Some 2,000km away in Bengaluru, Hitesh Sharma is hoping to achieve the same result with his third attempt at laapsee, a “glorified version of dalia", for Diwali. “I started helping more in the kitchen after the lockdown, and most often made simple things like dalia,” says Sharma, a strategic adviser for social enterprises, who calls Rajasthan’s Pali home. One day, his two children asked him to make dalia differently. “That’s when I thought of laapsee. It’s so strange; all these years, in every Rajasthani celebration, we have had it, and I didn’t notice it’s actually a richer version of dalia.”

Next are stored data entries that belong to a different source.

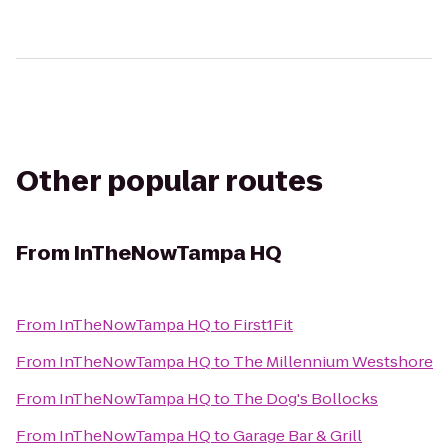
Other popular routes
From
InTheNowTampa HQ
From
InTheNowTampa HQ
to
First1Fit
From
InTheNowTampa HQ
to
The Millennium Westshore
From
InTheNowTampa HQ
to
The Dog's Bollocks
From
InTheNowTampa HQ
to
Garage Bar & Grill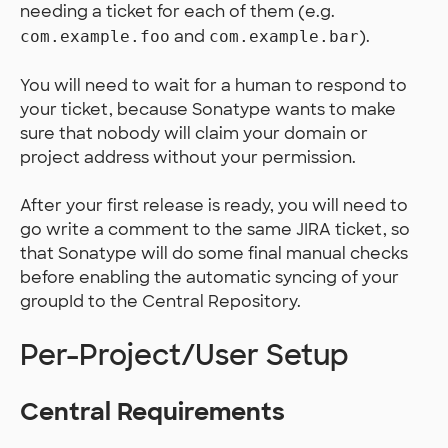
needing a ticket for each of them (e.g.
and
).
com.example.foo
com.example.bar
You will need to wait for a human to respond to
your ticket, because Sonatype wants to make
sure that nobody will claim your domain or
project address without your permission.
After your first release is ready, you will need to
go write a comment to the same JIRA ticket, so
that Sonatype will do some final manual checks
before enabling the automatic syncing of your
groupId to the Central Repository.
Per-Project/User Setup
Central Requirements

Laapsee, Sharma’s grandmother told him once, is a story of resilience. “We belong to a farmer community. My dadi used to say that after selling the first-grade grain in the market and to the king, farmers would be left with only the low-quality wheat. So when Diwali would come, they would mix it with gur (jaggery) and make it special. I think that’s what this pandemic has taught us—to make the best of what we have (rather) than to look outside,” he explains. “Now I just hope my third laapsee tastes the way my grandmom’s used to.”
On the other side of the globe, Devaki Kulkarni is praying for similar results with anarsa, a sweet poori prepared with fermented rice and poppy seeds. “In a Marathi household, Diwali is incomplete without kadboli (a savoury snack made with chickpea, urad, moong and rice flour), chivda (a flaked rice-based namkeen) and anarsa. Kadboli and chivda are still easier to make but grandma’s anarsa is tough,” she says on a WhatsApp call from Redmond, US. “But I will try it, just so that I can travel home, at least in my mind.”
Lalawat is also hoping her thepliya tastes like her dadi’s. “It can never be the same, I know. After puja, when dadi used to offer food, I would pick up all the thepliyas on the plate. I just hope my family finds the same joy in it.”
Hitesh Sharma's recipe of lapsee
Serves 4
Ingredients
125ml ghee
250g broken wheat
250g jaggery
3 cups water
For the garnish
5-6 pieces each almonds and cashew nuts
1 tbsp coconut, grated
5-6 cardamom pieces
1 pinch saffron
Method
Melt ghee in a kadhai (wok) or any other heavy-bottomed ironware. Add broken wheat and roast it for 10-12 minutes on a slow flame. When it turns golden brown, add water and cover with a lid. Cook for 10 minutes. In a separate pan, prepare jaggery syrup by boiling a cup of water with jaggery for four-five minutes. Once the water in the broken wheat and ghee mixture is soaked completely, add the jaggery syrup into the kadhai, mix and cook together for 10 minutes on a slow flame covered with a lid. Garnish with nuts, dried coconut, crushed cardamom and sprinkle saffron. Laapsee is ready.